Light filtered through the paper windows of the Butterfly Mansion, soft and golden, casting faint patterns on the floor where your bloodied haori lay discarded.
Your breath hitched slightly, seated on a futon with your back straight, though each breath dragged fire across your ribs.
The wounds weren’t life-threatening—no organs pierced, no bones broken—but the demon’s claws had torn deep across your side and shoulder, slashes raw and angry beneath the soaked bandages.
And across from you sat Shinobu Kocho, sleeves rolled neatly to her elbows, her expression calm and unreadable.
Her hands moved with graceful precision—cool cloth in one, a small ceramic bowl of salve in the other.
The sting of alcohol had already passed, but it left your skin tingling, nerves lit from the cleansing. Shinobu didn’t flinch at the sight of blood. Not yours. Not anyone’s.
She merely leaned in with her usual elegance, brushing hair away from your shoulder as she examined the injury more closely.
“You’re lucky,” she said, voice light and airy, but not insincere. “Another inch deeper and your lung might have collapsed.”
Her fingers brushed delicately over your side, tracing the edge of the wound with a soft hum. You didn’t dare move—not because of the pain, but because she was so close.
Her touch was featherlight, gentle in a way you didn’t think someone like her—who carried poison in her veins and a blade sharper than her smile—was capable of.
Still, the corner of her mouth lifted, just slightly.
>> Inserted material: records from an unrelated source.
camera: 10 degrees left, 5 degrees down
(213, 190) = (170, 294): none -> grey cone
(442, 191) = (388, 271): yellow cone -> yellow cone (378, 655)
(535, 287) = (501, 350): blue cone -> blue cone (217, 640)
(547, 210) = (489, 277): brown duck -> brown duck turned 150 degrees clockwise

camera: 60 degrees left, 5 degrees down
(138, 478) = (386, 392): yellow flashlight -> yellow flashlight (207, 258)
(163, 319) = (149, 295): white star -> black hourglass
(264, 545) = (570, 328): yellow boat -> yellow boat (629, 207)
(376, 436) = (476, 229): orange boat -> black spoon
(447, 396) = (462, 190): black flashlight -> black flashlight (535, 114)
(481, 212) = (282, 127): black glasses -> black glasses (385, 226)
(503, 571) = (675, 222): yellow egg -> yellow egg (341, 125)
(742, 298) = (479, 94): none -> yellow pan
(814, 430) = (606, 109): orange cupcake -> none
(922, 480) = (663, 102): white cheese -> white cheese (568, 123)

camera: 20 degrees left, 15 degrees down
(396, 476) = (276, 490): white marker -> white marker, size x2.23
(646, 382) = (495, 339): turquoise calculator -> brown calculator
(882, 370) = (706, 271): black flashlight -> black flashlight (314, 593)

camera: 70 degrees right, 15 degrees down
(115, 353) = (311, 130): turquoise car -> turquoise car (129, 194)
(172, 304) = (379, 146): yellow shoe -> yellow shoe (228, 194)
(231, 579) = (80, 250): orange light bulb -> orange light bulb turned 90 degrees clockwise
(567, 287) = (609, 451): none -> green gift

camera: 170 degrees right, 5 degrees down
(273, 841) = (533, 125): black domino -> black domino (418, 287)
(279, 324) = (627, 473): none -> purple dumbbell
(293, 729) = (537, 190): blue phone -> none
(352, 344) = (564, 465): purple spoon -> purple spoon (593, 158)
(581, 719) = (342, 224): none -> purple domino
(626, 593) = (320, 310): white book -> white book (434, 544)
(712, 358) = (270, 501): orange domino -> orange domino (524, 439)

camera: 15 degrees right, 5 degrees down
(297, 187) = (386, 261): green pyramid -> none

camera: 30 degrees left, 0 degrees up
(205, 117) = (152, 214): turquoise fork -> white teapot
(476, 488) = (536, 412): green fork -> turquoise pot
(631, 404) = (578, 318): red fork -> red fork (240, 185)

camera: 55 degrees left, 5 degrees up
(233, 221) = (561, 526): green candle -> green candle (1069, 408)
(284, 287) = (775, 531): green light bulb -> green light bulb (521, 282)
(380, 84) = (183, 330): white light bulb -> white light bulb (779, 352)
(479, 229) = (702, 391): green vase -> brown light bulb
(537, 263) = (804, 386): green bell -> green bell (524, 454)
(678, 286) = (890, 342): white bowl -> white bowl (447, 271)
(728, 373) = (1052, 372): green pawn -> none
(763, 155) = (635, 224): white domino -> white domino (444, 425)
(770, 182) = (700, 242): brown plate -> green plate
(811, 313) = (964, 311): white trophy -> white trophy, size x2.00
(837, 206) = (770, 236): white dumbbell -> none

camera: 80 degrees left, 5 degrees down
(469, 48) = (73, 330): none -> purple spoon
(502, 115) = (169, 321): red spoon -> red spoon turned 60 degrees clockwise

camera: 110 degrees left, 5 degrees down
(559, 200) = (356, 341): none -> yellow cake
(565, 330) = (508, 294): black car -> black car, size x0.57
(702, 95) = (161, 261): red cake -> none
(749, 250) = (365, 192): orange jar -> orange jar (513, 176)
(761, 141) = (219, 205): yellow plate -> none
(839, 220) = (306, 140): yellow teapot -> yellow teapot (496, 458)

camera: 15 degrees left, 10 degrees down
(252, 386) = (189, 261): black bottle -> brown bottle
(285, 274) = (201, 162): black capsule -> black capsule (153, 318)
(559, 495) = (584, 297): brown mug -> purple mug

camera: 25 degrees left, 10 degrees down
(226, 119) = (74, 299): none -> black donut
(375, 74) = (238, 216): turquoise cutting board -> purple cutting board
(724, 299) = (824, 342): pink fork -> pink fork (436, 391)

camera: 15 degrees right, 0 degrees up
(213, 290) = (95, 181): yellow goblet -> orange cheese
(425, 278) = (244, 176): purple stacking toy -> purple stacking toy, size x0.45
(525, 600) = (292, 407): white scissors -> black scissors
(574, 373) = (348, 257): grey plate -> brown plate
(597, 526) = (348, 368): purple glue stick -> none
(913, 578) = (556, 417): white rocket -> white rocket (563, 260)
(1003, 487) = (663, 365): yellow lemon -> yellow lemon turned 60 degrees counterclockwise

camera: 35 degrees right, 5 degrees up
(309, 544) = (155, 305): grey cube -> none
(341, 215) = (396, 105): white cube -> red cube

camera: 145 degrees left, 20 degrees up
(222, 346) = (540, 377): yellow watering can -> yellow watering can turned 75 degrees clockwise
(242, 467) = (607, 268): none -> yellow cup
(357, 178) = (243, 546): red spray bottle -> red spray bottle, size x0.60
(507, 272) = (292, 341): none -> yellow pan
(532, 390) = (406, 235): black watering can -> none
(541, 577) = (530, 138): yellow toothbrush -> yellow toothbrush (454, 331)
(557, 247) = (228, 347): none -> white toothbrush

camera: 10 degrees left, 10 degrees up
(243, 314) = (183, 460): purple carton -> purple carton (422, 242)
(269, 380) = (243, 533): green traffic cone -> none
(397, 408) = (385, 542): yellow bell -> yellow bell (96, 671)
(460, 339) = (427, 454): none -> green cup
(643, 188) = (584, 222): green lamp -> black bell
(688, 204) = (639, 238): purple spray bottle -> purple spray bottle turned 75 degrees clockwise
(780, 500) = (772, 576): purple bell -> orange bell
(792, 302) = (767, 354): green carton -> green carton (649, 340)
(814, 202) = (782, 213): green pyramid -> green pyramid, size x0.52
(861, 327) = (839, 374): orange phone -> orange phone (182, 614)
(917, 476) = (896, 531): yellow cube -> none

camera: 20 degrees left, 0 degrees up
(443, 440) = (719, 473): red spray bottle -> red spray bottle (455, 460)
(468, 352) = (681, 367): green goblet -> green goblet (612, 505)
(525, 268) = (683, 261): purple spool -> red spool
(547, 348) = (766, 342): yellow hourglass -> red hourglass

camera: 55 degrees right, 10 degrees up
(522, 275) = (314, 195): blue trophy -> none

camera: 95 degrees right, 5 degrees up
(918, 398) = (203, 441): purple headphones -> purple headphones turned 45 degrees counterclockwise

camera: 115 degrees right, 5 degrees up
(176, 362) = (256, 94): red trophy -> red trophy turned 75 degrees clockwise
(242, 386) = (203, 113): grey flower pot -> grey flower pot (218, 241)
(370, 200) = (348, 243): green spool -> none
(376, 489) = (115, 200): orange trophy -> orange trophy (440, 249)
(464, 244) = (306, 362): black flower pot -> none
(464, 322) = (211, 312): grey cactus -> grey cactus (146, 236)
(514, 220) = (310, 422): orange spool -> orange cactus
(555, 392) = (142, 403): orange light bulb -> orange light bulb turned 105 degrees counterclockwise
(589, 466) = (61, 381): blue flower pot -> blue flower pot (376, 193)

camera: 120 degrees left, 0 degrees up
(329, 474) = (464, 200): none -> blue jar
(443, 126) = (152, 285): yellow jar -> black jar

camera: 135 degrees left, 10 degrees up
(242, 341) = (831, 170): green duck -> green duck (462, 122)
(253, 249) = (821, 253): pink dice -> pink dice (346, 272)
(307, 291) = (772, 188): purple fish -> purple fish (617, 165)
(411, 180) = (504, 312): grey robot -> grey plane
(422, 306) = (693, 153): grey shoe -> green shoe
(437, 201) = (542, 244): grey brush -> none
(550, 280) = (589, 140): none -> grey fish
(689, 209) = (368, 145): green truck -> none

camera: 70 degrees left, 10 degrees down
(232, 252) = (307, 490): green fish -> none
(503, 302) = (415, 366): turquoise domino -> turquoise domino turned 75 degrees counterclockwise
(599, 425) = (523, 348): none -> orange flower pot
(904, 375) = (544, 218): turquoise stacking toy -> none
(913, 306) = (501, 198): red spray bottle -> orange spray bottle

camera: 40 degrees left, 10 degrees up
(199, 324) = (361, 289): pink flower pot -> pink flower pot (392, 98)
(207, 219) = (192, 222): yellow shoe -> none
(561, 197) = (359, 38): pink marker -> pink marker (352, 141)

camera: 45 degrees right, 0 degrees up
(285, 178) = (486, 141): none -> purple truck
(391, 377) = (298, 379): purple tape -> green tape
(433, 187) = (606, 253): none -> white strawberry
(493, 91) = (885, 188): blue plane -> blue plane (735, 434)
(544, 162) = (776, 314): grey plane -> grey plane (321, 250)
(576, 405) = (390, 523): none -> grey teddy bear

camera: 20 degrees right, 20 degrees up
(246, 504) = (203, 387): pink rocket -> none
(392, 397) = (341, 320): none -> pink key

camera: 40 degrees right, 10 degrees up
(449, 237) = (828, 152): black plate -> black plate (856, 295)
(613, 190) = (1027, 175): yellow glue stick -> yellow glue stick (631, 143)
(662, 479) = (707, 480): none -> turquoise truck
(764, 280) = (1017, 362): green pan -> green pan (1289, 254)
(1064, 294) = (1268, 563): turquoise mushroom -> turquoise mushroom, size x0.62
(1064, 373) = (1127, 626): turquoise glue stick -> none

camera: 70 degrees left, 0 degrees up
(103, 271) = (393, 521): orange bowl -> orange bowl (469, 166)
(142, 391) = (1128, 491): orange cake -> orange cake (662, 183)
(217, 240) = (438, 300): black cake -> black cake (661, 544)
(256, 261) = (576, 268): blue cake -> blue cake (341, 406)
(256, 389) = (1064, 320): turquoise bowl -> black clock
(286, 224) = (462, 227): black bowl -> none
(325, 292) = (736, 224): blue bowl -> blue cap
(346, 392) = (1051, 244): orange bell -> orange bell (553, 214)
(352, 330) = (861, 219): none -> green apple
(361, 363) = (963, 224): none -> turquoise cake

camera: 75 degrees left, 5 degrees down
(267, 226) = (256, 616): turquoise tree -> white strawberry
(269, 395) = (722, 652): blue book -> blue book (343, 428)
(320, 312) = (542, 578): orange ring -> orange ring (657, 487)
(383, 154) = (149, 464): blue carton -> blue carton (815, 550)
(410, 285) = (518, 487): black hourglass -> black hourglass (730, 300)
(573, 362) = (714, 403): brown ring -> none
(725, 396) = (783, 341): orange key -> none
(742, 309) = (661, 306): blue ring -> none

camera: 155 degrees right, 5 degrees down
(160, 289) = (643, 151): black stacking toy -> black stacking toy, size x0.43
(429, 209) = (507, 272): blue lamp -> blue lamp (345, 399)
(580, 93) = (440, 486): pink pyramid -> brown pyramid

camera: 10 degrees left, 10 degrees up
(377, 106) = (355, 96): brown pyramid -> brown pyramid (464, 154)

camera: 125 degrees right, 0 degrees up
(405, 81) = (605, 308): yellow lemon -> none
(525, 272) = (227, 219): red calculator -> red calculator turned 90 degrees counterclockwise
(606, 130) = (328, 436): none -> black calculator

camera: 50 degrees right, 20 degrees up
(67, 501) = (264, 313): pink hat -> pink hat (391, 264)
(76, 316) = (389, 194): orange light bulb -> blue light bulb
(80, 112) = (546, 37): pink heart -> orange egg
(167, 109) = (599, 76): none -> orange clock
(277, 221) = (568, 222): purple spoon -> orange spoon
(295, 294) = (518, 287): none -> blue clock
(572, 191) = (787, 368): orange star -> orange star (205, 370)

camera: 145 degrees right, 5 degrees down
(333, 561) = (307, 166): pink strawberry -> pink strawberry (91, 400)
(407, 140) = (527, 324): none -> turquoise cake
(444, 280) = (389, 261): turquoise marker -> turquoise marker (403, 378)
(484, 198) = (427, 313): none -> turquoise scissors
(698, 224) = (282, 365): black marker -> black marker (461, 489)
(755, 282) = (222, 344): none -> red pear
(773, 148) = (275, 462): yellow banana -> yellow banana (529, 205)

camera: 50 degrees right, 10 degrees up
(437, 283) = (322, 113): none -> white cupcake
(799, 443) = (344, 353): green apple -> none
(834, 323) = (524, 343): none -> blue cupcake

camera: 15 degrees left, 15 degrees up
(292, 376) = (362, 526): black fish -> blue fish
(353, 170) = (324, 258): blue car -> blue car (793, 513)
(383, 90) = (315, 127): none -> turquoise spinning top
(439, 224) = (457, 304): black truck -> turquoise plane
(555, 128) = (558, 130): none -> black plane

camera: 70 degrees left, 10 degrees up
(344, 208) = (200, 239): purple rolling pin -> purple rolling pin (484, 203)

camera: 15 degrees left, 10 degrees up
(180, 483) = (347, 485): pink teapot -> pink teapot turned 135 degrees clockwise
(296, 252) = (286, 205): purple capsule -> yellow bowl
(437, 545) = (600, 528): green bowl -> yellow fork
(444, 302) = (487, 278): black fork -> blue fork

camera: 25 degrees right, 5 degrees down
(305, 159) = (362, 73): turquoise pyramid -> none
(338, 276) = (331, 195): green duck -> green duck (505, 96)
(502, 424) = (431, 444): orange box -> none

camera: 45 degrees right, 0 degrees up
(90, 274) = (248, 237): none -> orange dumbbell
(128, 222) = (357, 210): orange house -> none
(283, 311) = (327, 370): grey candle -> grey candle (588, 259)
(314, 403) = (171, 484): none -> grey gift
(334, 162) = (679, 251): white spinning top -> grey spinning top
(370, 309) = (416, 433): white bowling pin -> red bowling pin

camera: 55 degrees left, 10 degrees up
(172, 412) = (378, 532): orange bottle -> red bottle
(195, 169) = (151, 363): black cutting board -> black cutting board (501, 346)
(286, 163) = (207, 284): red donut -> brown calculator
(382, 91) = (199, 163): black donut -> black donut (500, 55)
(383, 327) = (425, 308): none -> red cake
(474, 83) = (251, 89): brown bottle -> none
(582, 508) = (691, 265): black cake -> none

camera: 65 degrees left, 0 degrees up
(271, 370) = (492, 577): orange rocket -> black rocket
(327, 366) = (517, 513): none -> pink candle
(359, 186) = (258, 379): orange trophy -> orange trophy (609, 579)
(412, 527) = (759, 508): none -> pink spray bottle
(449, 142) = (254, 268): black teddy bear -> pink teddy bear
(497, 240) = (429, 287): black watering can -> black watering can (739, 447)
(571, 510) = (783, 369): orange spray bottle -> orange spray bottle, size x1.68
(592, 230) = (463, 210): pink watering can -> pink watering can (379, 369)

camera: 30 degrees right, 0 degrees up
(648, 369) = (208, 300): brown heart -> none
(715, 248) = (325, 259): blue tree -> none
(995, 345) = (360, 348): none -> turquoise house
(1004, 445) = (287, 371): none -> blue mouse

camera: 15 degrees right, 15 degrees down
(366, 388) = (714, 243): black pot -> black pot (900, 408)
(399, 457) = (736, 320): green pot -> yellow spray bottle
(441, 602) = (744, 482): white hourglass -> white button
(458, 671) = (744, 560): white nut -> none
“I imagine the demon looks worse, though. Judging by the state of your uniform.”
She dipped her fingers into the salve again and applied it in slow, even strokes, her eyes trained on the injury as if the rest of the world had disappeared.
Her touch was cool, precise—but not cold.
Every movement seemed to be made with careful thought, as though she were trying not just to heal you… but to understand you.
You didn’t speak. Neither did she, for a while.
The silence wasn’t awkward. It was Shinobu’s kind of silence—soft, watchful, filled with unspoken thoughts she’d never voice aloud.
Her brow furrowed just barely as she worked, and every so often, her eyes flicked up to yours, unreadable.
“Does it still hurt?” she asked finally, voice quiet. She was watching you closely now. “Be honest.”
^You hesitated. She saw right through you anyway.*
“I see. Then hold still.” Her fingers reached for fresh gauze. “I’ll finish the dressing, and then you’ll actually rest. No sneaking out for training tonight.”
A faint smile curved her lips, sweet on the surface but laced with warning. “Or I’ll have to strap you to the bed.”
You couldn’t tell if she was joking. Probably. Maybe…
She pressed the gauze gently into place and began wrapping the bandage around your torso. Her movements drew her in closer, hair brushing your cheek, her breath warm against your skin.
You could feel the controlled steadiness of her hands, the brush of her knuckles. Everything about her was delicate, like glass and silk—but alive with restrained power.